Format the listing below as a JSON array of strings with one string per line, skipping blank lines. Leave the pictures out.

** Opening Given records block **

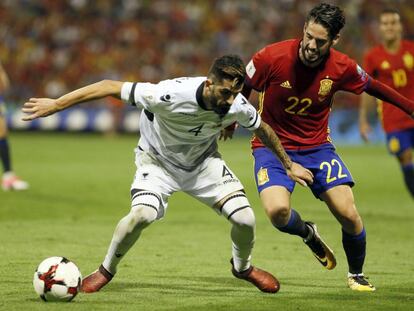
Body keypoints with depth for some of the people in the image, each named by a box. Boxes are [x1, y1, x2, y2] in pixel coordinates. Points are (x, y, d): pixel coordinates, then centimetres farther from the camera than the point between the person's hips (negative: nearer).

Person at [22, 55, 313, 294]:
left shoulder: (238, 106, -25)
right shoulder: (171, 94, -38)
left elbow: (263, 129, 0)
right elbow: (111, 87, -30)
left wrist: (289, 165, 12)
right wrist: (56, 104, -27)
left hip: (204, 162, 3)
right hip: (158, 161, -3)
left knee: (245, 219, -11)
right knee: (141, 214, -30)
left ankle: (242, 266, 25)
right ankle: (106, 270, -1)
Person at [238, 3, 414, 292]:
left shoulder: (343, 68, -12)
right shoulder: (272, 57, -21)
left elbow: (373, 86, 9)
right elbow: (241, 89, -3)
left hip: (317, 146, 2)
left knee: (348, 214, -11)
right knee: (278, 211, -27)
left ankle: (357, 275, 20)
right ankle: (308, 234, 12)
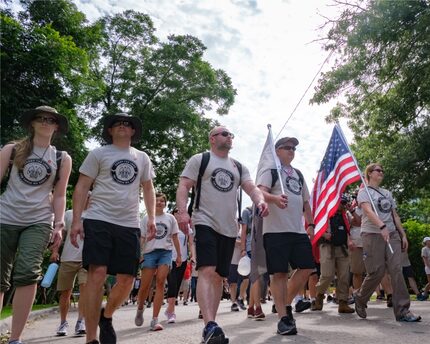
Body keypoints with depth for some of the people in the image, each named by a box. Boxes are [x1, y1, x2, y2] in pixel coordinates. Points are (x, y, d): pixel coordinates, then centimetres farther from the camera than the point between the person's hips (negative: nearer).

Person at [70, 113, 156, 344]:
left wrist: (151, 217, 5)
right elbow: (81, 187, 2)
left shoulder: (142, 158, 16)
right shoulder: (98, 154, 6)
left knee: (127, 279, 1)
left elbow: (148, 189, 19)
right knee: (97, 274, -11)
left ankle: (106, 316, 30)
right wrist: (76, 221, -7)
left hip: (130, 225, 4)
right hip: (99, 221, -3)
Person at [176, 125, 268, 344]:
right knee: (207, 271, -19)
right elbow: (183, 187, -2)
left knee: (219, 276, 8)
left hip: (229, 228, 6)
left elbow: (252, 188, 8)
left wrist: (260, 201, -15)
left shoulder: (239, 167, 20)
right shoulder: (199, 160, 6)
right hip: (205, 223, -5)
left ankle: (210, 326, 17)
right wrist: (182, 211, -19)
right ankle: (210, 326, -24)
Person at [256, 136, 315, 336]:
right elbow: (261, 192, -16)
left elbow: (306, 201, 25)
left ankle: (286, 304, 22)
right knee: (279, 273, -5)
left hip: (298, 230, 7)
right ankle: (283, 318, 2)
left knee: (306, 268, 4)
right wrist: (275, 198, -37)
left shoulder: (298, 174, 23)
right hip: (276, 230, -7)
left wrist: (311, 224, 15)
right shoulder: (270, 169, 1)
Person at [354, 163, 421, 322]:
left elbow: (395, 215, 19)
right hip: (372, 235, -5)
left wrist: (403, 235, 11)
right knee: (376, 272, -6)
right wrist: (382, 226, -32)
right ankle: (360, 299, 17)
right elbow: (368, 211, -17)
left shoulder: (387, 193, 20)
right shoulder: (364, 192, 0)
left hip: (392, 234, 6)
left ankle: (402, 310, -5)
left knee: (397, 270, -6)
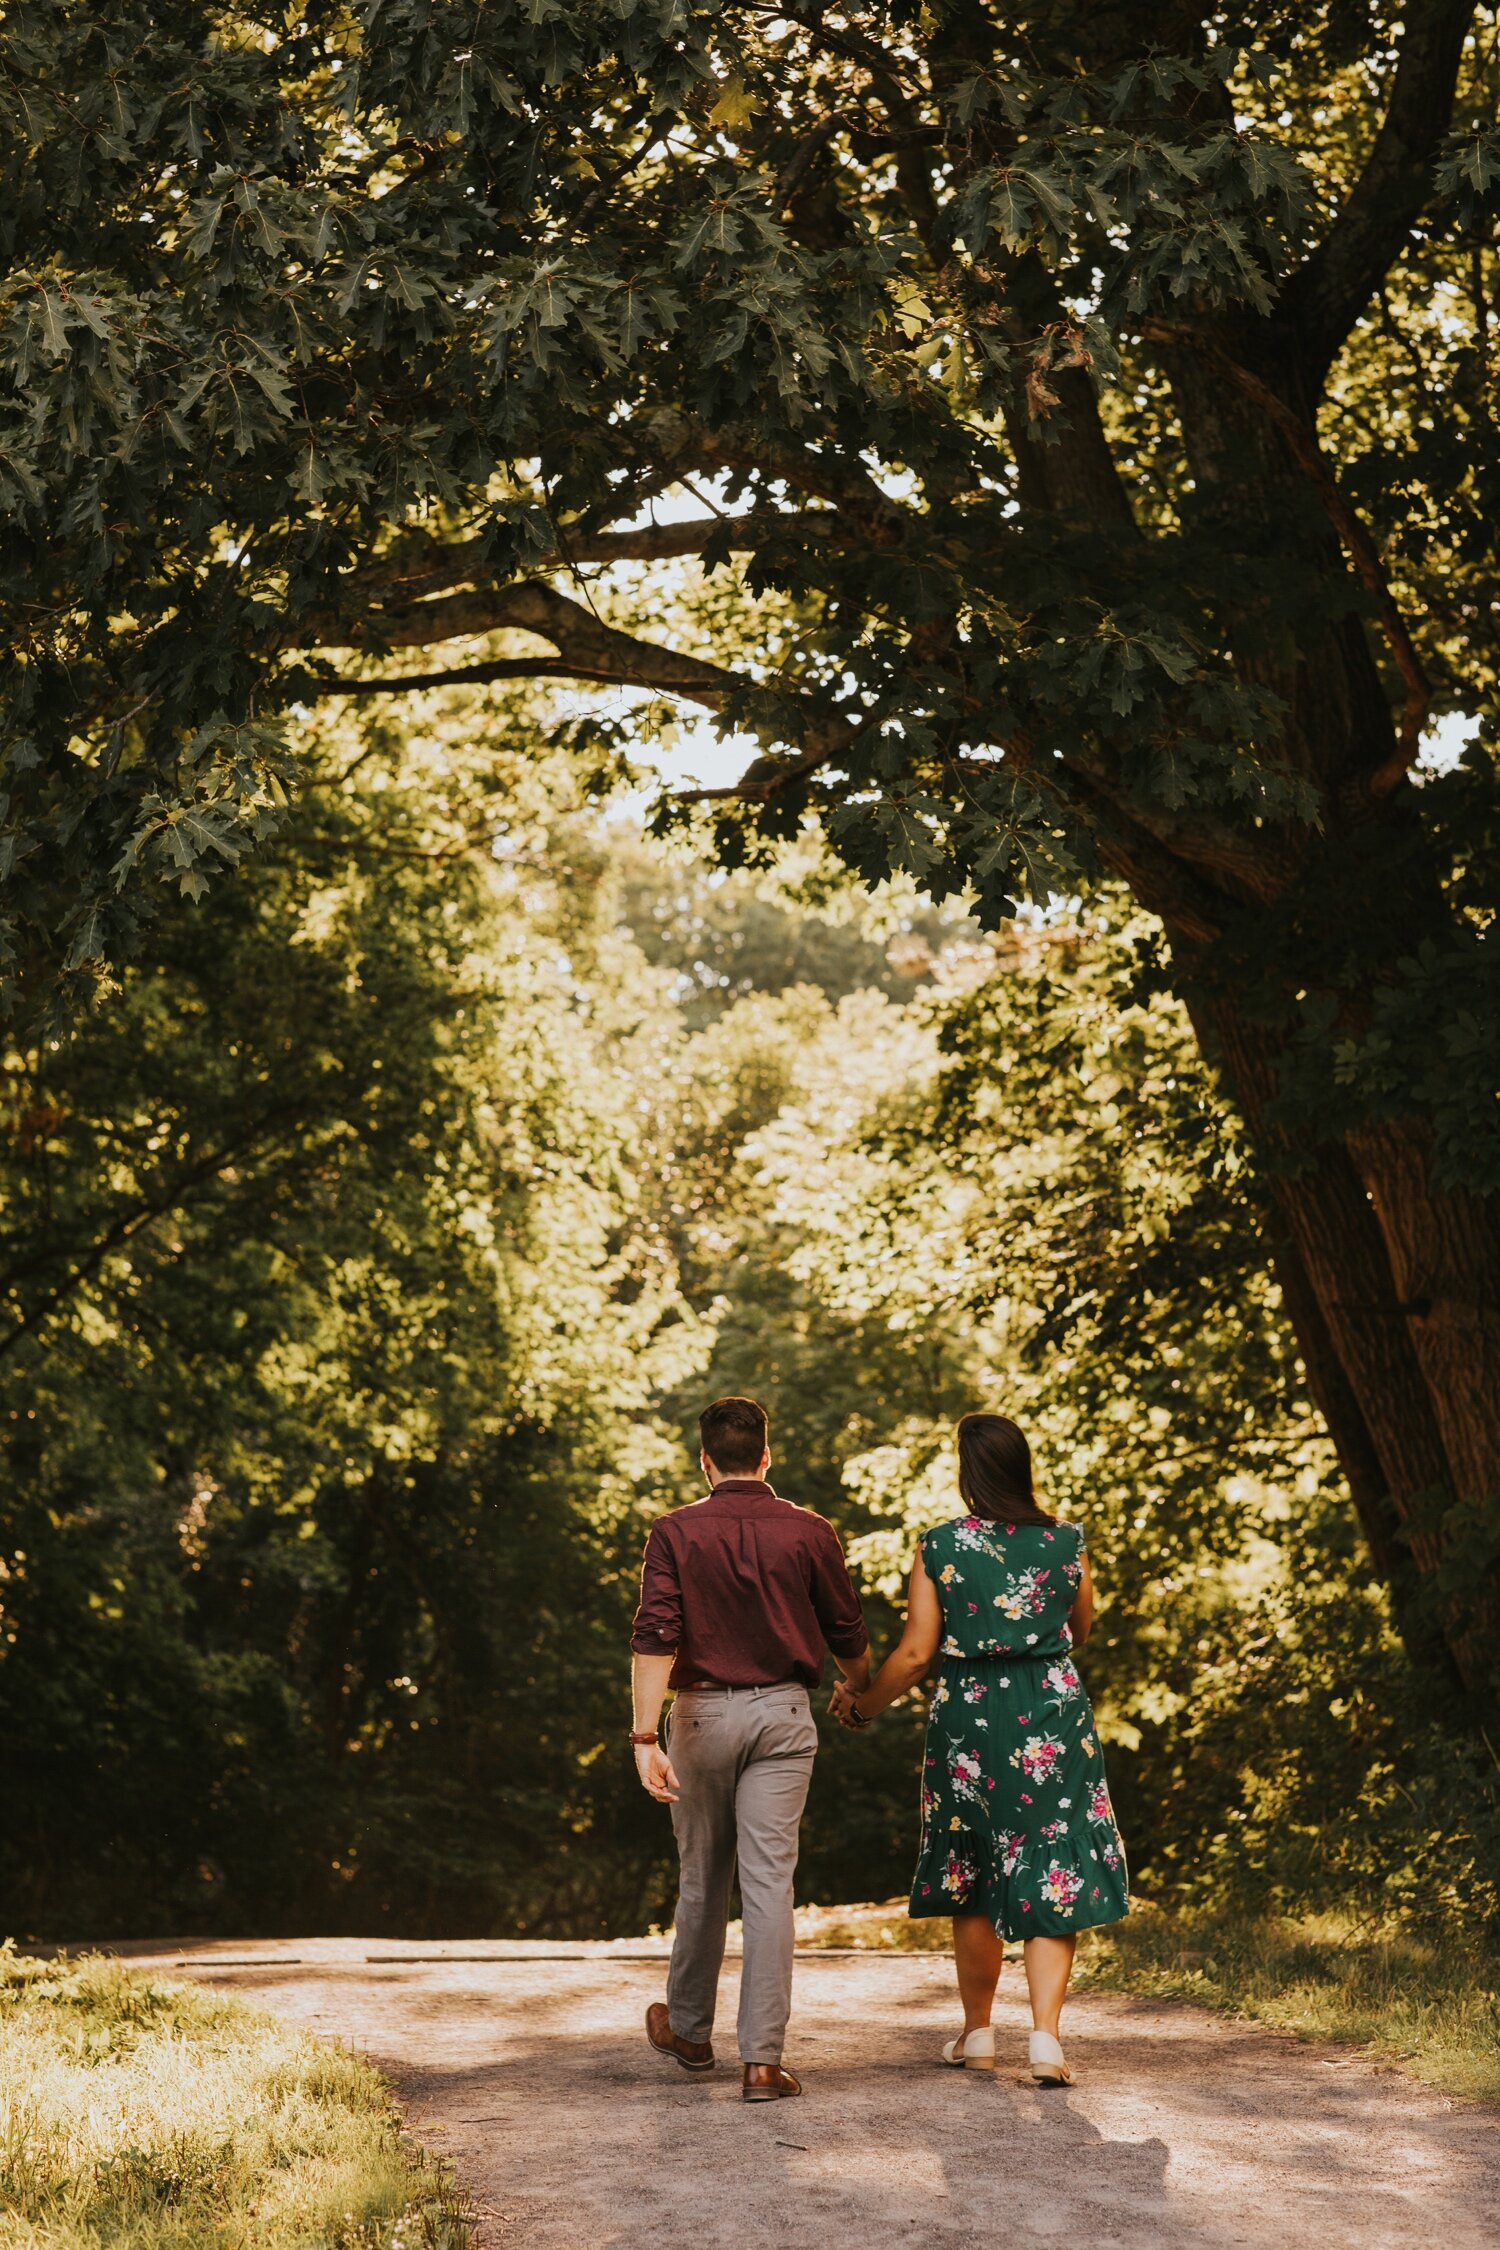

** Closing Given records block **

**Answer for the task:**
[
  "Body keypoints with depth for some of the people in the image, each named by a box. Boxes are [x1, y1, x2, y2] in pixel coordinates. Points are (x, y, d): pixel coordinates, then centimetres farther from the camera than the point between the person's hips (negative: nearer).",
  "Person at [22, 55, 313, 294]:",
  "left shoulder: (238, 106, -25)",
  "right shoulder: (171, 94, -38)",
  "left elbow: (263, 129, 0)",
  "right elbow: (111, 87, -30)",
  "left wrist: (289, 165, 12)",
  "right wrist: (56, 104, -27)",
  "left hip: (204, 162, 3)",
  "right hip: (158, 161, -3)",
  "left knee: (245, 219, -11)",
  "right knee: (141, 214, -30)",
  "left ankle: (242, 266, 25)",
  "right ankle: (106, 270, -1)",
  "Person at [238, 3, 414, 292]:",
  "left shoulder: (343, 68, -12)",
  "right shoulder: (272, 57, -21)",
  "left elbow: (373, 86, 9)",
  "right elbow: (241, 89, -3)",
  "left hip: (317, 146, 2)",
  "left knee: (348, 214, -11)",
  "right knee: (278, 211, -27)",
  "left ankle: (357, 275, 20)",
  "right ankle: (308, 234, 12)",
  "Body keypoints with depth for some of the people in the image, each named by a box. Boxes are [x1, y1, x2, y2] in pixel coordinates. Points are (x, y, d): pixel coordinates, then centimetres farther from the camera than the point between the person's hips (negative: nearer).",
  "Person at [70, 113, 156, 344]:",
  "left wrist: (151, 217, 5)",
  "right elbow: (81, 187, 2)",
  "left shoulder: (142, 158, 16)",
  "right shoulder: (98, 154, 6)",
  "left knee: (127, 279, 1)",
  "left elbow: (148, 189, 19)",
  "right knee: (97, 274, -11)",
  "left ankle: (106, 316, 30)",
  "right wrist: (76, 221, -7)",
  "left hip: (130, 225, 4)",
  "right hip: (99, 221, -3)",
  "Person at [176, 125, 268, 344]:",
  "right knee: (207, 271, -19)",
  "right elbow: (183, 187, -2)",
  "left knee: (219, 276, 8)",
  "left hip: (229, 228, 6)",
  "left elbow: (252, 188, 8)",
  "left wrist: (260, 201, -15)",
  "left shoulder: (239, 167, 20)",
  "right shoulder: (199, 160, 6)",
  "right hip: (205, 223, -5)",
  "left ankle: (210, 326, 17)",
  "right wrist: (182, 211, -19)",
  "right ankle: (210, 326, -24)",
  "Person at [256, 136, 315, 336]:",
  "right elbow: (261, 192, -16)",
  "left elbow: (306, 201, 25)",
  "left ankle: (286, 304, 22)",
  "right knee: (279, 273, -5)",
  "left hip: (298, 230, 7)",
  "right ankle: (283, 318, 2)",
  "left knee: (306, 268, 4)",
  "right wrist: (275, 198, -37)",
  "left shoulder: (298, 174, 23)",
  "right hip: (276, 230, -7)",
  "left wrist: (311, 224, 15)",
  "right shoulder: (270, 169, 1)",
  "Person at [354, 163, 421, 322]:",
  "left elbow: (395, 215, 19)",
  "right hip: (372, 235, -5)",
  "left wrist: (403, 235, 11)",
  "right knee: (376, 272, -6)",
  "right wrist: (382, 226, -32)",
  "right ankle: (360, 299, 17)",
  "right elbow: (368, 211, -17)",
  "left shoulder: (387, 193, 20)",
  "right shoulder: (364, 192, 0)",
  "left hip: (392, 234, 6)",
  "left ankle: (402, 310, -5)",
  "left knee: (397, 270, -6)"
]